Diogène Laërce n'est guère plus disert sur Simon qu'il ne l'a été sur Criton et en plus, ce nouveau Socratique, à ma connaissance, n'apparaît nulle part dans les dialogues de Platon. C’était un cordonnier :
« Quand Socrate venait dans son échoppe et discutait sur un sujet quelconque, (il) prenait en notes tout ce dont il se souvenait. » (I, 122)
Quand Socrate parle, le cordonnier s’arrête donc de travailler. Peu importe le sujet, ce que dit Socrate mérite d’être gardé. Platon a beau lui avoir fait condamner l’écriture dans le Phèdre, Socrate, comme plus tard Epictète avec Arrien , ne prononce pas des paroles qui s’envolent pour laisser la place à d’autres, plus exactes mais toujours susceptibles d’être dépassées par des formulations plus précieuses encore. Non, Simon les arrête au vol et épingle ce qui n’aurait dû, par son passage, qu’éveiller à la pensée. J’imagine que ce sont de ces notes-là qu’il tire ses 33 « dialogues de cordonnerie » (II,122). Mais s’y était-il donné un rôle ou les avait-il écrits comme Platon qui, nulle part dans les si nombreux textes qu’il a écrits, n’a rejoint les personnages qu’il assemblait autour de Socrate ? Je cherche dans la liste un titre qui pourrait évoquer l’artisan, je ne trouve guère que Sur le travail. J’imagine que ce dialogue pouvait contenir une défense de l’artisan par opposition au peintre, sur le modèle de celle qu’on lit au début du livre X de la République. Si dans cet ouvrage il est question du lit, en revanche ici et en hommage à Simon le cordonnier, je parlerai plutôt de la chaussure. Pour dire qu’il y a non pas des milliards de chaussures mais seulement trois.
La première, qu’on appellera la Chaussure, a été créée par Dieu, que Socrate désigne sous le nom d’ « ouvrier naturel » (597 d). C’est le Concept de chaussure que Platon ne se représente pas comme né de l’imagination des hommes mais comme appartenant de toute éternité au monde des Essences.
La deuxième, c’est la chaussure fabriquée d’après la Chaussure. Avec Aristote, je dirais que pour faire la chaussure minuscule, il faut quatre choses : du cuir, un artisan, un but ( protéger le pied par exemple ) et ce qui nous intéresse ici une Forme, la Chaussure majuscule. Donc Simon, en un sens, fait des chaussures mais, pour parler comme Platon, aucun homme n’a fait la Chaussure. Ce n’est pas avec des morceaux de cuir qu’on crée une Forme mais avec de la pensée divine. Simon n’ est lui qu’un « ouvrier professionnel » (ibid.)
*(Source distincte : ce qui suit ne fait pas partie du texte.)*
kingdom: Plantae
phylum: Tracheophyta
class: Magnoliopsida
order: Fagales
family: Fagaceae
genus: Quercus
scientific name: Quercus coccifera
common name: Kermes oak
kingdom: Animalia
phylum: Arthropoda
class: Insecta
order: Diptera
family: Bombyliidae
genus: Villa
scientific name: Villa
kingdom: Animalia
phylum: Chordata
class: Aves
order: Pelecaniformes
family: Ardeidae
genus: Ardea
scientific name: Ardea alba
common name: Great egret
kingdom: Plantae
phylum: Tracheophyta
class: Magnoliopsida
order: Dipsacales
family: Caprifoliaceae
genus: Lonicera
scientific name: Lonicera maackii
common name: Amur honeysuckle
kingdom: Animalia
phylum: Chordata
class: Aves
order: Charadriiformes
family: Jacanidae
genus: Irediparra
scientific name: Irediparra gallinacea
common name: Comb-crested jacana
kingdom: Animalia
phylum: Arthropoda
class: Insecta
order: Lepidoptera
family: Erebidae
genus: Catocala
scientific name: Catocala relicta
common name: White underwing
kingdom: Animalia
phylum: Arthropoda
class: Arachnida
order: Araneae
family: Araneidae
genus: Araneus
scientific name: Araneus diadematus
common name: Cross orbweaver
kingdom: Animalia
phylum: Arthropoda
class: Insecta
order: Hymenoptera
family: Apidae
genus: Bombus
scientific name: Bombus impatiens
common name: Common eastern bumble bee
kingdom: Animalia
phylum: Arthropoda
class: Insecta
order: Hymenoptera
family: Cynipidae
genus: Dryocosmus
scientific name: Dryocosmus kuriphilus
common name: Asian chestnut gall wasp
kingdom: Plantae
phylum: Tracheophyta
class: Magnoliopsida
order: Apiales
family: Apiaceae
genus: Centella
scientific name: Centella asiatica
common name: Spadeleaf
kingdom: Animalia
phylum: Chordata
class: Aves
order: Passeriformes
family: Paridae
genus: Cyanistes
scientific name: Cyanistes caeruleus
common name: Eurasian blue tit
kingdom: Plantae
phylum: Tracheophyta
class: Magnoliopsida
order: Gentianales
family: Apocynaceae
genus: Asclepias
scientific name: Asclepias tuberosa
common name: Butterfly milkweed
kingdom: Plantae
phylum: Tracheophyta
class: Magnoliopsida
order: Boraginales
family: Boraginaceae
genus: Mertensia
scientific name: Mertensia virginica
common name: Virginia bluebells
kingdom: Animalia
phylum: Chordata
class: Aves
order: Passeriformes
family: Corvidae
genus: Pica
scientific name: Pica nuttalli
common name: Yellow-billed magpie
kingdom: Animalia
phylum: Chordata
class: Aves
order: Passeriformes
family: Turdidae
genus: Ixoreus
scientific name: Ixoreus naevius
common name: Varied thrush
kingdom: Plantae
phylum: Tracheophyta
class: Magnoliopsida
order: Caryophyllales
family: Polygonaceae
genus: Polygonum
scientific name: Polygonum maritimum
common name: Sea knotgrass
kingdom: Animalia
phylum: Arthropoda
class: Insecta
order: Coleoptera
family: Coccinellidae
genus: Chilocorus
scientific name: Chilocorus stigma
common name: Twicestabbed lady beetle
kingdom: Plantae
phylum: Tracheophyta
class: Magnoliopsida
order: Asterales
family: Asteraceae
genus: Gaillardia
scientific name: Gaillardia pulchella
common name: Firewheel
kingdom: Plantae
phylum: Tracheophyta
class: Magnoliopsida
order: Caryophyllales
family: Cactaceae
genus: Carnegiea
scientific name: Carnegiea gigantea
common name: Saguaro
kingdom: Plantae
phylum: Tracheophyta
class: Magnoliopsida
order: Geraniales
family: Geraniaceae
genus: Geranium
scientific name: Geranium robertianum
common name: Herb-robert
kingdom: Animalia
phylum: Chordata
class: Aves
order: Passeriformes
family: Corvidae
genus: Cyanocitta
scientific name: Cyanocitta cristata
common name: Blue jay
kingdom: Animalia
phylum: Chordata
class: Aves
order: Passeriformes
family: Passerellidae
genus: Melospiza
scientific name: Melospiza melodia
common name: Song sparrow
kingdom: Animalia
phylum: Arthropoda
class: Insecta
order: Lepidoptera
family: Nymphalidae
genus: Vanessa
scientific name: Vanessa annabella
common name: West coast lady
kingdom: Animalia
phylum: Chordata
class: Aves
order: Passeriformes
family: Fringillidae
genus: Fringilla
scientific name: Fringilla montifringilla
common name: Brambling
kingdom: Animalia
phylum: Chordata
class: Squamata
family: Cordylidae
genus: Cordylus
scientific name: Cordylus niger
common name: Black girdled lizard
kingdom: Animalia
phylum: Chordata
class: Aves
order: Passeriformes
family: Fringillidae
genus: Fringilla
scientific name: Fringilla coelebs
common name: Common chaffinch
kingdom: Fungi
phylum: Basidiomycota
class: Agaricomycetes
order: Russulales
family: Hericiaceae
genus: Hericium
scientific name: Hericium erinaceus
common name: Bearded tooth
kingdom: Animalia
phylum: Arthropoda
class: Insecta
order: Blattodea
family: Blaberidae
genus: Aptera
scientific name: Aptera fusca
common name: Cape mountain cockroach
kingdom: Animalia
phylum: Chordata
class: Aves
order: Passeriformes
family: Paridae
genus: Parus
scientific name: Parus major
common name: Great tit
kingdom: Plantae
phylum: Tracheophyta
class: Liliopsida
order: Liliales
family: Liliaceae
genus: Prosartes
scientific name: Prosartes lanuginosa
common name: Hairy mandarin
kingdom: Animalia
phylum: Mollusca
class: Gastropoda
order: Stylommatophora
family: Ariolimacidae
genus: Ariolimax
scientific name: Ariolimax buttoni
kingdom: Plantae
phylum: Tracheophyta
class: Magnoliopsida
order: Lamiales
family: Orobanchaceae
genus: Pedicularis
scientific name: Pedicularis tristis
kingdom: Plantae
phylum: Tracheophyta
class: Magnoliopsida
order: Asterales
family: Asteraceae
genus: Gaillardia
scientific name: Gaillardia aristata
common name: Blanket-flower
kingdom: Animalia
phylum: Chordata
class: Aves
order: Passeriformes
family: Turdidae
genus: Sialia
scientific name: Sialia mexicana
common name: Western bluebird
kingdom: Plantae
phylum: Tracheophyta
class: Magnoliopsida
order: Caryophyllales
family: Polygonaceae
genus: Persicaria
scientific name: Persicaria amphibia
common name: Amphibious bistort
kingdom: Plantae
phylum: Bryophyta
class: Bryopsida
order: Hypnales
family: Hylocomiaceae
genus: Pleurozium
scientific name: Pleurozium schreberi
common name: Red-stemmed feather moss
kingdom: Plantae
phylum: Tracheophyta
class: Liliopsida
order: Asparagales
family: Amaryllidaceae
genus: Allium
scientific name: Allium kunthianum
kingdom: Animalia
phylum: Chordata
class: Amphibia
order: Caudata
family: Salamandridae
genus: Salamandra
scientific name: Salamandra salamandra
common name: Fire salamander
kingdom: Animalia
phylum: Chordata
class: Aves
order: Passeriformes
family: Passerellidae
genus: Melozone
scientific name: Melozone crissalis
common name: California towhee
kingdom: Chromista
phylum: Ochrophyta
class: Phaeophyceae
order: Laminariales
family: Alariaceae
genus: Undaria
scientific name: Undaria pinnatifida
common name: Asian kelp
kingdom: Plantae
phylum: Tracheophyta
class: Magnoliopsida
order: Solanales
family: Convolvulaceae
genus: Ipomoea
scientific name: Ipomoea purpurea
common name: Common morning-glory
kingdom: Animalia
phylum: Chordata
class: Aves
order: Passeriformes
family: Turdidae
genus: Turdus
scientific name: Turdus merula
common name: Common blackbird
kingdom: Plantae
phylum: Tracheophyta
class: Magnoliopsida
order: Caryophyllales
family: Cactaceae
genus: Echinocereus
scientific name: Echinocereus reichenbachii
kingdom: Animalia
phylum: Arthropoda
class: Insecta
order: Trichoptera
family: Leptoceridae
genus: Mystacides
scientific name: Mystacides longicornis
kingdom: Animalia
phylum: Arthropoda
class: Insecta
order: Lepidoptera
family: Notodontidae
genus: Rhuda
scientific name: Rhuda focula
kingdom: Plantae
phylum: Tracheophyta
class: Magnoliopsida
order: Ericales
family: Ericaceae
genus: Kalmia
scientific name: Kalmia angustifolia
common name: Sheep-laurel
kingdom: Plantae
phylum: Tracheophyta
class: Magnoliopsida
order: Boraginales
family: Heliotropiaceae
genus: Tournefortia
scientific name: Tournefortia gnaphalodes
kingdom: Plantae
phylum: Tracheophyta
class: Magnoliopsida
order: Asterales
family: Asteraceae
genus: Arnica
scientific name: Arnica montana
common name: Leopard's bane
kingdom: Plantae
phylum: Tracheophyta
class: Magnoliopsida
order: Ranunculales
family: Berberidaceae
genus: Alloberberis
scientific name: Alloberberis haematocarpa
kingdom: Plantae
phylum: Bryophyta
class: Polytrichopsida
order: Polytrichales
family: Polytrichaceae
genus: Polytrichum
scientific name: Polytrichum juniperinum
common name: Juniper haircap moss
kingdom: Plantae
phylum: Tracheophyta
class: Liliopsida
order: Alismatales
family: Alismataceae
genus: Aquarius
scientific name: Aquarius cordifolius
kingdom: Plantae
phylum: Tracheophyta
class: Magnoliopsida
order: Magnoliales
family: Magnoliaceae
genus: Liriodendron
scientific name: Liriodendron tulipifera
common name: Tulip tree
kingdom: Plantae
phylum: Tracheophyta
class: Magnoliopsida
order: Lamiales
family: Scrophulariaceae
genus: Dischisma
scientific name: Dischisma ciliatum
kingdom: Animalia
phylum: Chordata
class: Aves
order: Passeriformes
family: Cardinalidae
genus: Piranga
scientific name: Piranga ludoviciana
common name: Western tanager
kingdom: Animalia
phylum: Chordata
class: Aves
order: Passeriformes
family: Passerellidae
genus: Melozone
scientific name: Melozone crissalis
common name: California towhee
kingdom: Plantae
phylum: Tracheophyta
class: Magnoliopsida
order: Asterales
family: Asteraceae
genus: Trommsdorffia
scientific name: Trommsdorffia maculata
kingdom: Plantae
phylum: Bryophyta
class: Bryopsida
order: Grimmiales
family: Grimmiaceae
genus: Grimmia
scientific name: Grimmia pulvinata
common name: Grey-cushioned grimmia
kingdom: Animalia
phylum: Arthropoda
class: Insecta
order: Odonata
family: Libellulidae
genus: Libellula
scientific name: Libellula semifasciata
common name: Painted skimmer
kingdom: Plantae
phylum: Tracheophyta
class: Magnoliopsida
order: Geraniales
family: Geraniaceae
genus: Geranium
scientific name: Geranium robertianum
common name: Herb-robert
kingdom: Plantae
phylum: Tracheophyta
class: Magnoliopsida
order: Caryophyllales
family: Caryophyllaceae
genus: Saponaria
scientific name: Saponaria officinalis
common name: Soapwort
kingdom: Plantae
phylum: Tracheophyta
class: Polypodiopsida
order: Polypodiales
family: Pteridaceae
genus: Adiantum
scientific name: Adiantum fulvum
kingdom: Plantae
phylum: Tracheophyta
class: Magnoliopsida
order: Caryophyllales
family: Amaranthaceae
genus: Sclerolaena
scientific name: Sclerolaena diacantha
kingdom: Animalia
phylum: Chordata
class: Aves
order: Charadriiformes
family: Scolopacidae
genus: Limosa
La troisième, c’est la chaussure peinte, par Van Gogh par exemple. Mais le plus grand peintre vaut de toute façon moins que Simon le cordonnier : l’artiste ne sait pas faire la chaussure ou quelque autre objet, il est juste capable d’imiter l’oeuvre de l’artisan. C’est Van Gogh qui doit vénérer le cordonnier et pas l’inverse, comme c’est l’usage aujourd’hui.
Au fond, on comprend pourquoi Simon s’arrêtait de travailler, buvait et notait les paroles de Socrate, puis, à son tour, s’est mis à écrire sur le Beau, la Loi, l’ Etre même etc. Conscient de n'avoir une relation privilégiée qu'avec une seule Essence, il a voulu se rapprocher de toutes les autres.